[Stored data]
○ ○ ○ ○

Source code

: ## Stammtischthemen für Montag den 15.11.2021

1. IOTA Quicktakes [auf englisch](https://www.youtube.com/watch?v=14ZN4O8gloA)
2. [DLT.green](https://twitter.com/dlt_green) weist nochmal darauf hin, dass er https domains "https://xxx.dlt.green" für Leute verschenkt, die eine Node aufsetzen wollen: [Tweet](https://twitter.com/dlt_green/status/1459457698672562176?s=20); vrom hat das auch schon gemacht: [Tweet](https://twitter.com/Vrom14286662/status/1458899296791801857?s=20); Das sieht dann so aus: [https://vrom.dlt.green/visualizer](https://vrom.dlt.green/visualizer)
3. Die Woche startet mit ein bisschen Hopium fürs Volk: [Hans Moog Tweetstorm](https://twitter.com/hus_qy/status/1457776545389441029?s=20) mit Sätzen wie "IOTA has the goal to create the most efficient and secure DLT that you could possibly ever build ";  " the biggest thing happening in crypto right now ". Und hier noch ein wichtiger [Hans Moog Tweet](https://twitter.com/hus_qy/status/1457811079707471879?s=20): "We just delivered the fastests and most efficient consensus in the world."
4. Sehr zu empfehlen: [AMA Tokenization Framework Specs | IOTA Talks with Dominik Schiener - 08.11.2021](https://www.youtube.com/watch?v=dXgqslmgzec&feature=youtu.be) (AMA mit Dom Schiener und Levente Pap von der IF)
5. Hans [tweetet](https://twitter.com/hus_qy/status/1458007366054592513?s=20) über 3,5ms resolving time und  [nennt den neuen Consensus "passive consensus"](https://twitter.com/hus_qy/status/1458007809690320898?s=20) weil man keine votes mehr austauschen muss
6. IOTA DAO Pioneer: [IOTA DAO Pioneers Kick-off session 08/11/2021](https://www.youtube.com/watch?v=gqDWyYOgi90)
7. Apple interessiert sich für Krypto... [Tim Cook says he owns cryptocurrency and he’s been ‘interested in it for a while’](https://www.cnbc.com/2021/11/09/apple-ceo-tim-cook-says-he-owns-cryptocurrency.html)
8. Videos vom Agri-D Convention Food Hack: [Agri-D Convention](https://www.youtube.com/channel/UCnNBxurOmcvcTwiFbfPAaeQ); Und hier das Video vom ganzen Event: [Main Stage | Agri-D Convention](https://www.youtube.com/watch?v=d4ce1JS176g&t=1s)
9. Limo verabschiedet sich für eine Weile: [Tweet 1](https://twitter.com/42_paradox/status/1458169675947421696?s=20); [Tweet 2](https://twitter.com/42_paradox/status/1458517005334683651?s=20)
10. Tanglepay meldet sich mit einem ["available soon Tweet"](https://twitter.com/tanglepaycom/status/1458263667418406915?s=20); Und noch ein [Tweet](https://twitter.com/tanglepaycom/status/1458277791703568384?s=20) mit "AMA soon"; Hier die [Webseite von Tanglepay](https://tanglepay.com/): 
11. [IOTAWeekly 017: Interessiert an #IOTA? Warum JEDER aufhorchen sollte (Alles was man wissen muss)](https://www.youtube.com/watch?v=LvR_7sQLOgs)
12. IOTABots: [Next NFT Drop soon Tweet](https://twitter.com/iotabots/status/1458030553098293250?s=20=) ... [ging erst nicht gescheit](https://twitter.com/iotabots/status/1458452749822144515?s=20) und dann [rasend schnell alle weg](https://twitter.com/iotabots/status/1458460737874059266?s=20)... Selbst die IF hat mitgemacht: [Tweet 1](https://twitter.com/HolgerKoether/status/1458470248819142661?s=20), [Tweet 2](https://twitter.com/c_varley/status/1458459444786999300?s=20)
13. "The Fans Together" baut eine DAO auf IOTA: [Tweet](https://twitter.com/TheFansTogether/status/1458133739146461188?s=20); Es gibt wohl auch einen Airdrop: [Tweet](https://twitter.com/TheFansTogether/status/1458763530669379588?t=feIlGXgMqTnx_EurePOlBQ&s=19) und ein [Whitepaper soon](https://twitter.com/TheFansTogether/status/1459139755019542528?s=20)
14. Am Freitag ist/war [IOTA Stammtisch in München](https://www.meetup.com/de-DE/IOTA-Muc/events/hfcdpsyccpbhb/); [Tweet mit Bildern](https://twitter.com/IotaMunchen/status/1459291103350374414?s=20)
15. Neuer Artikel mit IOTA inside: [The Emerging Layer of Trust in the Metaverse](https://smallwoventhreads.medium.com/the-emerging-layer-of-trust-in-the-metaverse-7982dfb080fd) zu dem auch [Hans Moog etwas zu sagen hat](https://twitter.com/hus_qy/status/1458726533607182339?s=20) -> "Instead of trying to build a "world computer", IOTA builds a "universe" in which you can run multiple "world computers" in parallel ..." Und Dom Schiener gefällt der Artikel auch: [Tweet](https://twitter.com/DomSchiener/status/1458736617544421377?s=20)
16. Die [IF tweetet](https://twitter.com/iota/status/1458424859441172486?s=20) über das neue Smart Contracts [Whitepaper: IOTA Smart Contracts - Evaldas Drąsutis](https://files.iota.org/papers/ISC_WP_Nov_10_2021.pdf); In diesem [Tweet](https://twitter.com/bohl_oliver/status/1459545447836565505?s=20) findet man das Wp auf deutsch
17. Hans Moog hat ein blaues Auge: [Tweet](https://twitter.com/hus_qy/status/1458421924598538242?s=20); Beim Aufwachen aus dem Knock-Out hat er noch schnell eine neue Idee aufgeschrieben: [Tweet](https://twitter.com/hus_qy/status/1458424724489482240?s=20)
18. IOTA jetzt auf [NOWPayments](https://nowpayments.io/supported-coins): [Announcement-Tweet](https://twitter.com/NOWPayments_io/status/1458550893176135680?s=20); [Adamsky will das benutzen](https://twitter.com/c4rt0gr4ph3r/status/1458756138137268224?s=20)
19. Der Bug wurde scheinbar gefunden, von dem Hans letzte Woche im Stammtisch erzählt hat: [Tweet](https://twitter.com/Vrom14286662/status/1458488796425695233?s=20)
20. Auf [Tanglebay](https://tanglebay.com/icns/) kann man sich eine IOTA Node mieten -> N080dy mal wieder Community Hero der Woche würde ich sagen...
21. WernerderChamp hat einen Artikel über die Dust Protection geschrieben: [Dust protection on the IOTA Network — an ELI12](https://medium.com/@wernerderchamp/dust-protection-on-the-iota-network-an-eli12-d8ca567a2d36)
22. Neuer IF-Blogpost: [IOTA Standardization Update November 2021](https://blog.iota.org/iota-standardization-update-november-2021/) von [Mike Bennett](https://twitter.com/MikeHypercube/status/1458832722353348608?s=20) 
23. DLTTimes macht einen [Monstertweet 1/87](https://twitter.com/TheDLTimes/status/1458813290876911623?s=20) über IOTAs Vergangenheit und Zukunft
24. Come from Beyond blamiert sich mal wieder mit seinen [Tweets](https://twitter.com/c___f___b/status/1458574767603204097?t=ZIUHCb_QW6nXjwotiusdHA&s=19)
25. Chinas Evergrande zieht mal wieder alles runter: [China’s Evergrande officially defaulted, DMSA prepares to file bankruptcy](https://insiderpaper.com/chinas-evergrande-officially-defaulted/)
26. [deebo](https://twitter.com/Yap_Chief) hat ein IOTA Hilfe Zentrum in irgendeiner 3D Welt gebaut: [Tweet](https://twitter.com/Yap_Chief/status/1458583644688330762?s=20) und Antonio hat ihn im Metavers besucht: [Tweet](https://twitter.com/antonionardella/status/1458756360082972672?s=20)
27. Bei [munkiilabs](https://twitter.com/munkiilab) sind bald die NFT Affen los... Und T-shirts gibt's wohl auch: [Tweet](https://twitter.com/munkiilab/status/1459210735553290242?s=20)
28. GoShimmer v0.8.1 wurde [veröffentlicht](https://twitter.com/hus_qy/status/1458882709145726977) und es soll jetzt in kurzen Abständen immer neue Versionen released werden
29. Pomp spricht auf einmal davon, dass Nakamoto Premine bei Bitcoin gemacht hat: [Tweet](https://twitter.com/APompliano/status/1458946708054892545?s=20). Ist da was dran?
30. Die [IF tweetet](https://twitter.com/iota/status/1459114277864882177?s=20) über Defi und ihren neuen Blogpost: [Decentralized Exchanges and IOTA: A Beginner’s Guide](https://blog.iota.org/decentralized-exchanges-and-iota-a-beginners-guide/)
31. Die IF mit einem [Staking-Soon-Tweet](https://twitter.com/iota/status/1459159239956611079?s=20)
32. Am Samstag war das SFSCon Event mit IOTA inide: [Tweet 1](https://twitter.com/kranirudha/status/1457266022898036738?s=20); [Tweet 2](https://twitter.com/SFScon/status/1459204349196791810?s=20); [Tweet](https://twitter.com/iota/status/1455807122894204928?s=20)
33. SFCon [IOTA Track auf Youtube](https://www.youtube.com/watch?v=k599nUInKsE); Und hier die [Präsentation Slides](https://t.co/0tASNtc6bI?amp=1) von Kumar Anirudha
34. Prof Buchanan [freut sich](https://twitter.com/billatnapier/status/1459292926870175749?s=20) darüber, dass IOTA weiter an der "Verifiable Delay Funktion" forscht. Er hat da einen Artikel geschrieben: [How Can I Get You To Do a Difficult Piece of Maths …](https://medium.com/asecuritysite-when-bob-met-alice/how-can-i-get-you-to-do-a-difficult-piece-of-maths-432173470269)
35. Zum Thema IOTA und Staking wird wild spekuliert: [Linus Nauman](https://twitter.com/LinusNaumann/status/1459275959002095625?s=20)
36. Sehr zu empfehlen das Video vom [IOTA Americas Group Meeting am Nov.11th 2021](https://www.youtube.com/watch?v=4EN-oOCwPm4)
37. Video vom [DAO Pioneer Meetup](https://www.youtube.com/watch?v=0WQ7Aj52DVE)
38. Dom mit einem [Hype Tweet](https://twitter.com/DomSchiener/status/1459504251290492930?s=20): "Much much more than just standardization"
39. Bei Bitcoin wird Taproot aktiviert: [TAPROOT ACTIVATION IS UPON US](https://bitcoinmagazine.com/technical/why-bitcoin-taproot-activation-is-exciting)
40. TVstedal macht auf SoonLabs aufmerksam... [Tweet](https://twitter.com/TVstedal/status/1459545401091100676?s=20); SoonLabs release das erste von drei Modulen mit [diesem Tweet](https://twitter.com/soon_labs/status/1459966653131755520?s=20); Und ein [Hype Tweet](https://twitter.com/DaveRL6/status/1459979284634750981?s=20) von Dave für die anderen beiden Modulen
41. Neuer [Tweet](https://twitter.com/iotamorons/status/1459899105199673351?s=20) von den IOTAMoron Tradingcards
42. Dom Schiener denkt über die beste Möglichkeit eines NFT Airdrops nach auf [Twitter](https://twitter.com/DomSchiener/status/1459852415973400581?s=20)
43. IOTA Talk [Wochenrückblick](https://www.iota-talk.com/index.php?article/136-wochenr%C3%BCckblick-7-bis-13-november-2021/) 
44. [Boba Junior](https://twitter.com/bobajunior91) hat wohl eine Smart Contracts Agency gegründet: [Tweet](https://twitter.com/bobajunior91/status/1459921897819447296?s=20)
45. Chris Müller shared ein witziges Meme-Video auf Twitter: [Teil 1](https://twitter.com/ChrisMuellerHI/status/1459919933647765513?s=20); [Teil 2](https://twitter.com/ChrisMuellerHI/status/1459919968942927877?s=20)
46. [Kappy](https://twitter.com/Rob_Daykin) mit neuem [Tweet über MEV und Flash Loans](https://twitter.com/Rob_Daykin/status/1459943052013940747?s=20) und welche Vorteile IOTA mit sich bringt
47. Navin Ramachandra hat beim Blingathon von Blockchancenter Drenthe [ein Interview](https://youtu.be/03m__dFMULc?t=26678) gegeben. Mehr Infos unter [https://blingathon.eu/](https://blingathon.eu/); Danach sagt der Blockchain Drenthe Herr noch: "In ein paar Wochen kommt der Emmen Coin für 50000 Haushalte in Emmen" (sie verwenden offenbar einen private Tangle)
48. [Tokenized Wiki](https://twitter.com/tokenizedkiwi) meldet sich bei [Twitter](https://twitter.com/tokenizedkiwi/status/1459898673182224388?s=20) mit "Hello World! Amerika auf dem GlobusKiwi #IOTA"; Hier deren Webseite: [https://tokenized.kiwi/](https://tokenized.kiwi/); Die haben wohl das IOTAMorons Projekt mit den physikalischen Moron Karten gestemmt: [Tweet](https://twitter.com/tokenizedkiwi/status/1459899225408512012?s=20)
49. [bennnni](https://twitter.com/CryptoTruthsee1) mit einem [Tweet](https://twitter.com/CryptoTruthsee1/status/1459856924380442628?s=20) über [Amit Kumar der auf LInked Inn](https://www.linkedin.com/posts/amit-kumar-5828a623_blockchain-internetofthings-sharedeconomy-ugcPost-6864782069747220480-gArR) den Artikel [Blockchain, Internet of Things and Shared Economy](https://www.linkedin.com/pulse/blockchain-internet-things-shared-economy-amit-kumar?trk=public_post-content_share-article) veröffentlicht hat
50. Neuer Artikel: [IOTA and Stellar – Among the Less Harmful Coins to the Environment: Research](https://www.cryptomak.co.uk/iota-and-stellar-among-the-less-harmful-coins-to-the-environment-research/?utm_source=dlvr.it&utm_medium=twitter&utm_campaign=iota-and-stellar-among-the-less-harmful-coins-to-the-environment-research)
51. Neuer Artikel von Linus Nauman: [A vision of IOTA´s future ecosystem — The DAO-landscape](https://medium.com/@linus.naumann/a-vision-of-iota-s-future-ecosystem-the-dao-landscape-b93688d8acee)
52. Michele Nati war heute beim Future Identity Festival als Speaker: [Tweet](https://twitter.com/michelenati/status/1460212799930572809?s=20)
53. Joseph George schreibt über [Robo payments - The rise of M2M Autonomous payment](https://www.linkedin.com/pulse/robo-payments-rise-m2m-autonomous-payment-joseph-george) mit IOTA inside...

○ ○ ○ ○

What you have to do ▸
Would you please repeat exactly the lines above, starting at the line with "36. Sehr zu" and stopping at the line with "37. Video vom", both included?

Solution for this exercise ▸
36. Sehr zu empfehlen das Video vom [IOTA Americas Group Meeting am Nov.11th 2021](https://www.youtube.com/watch?v=4EN-oOCwPm4)
37. Video vom [DAO Pioneer Meetup](https://www.youtube.com/watch?v=0WQ7Aj52DVE)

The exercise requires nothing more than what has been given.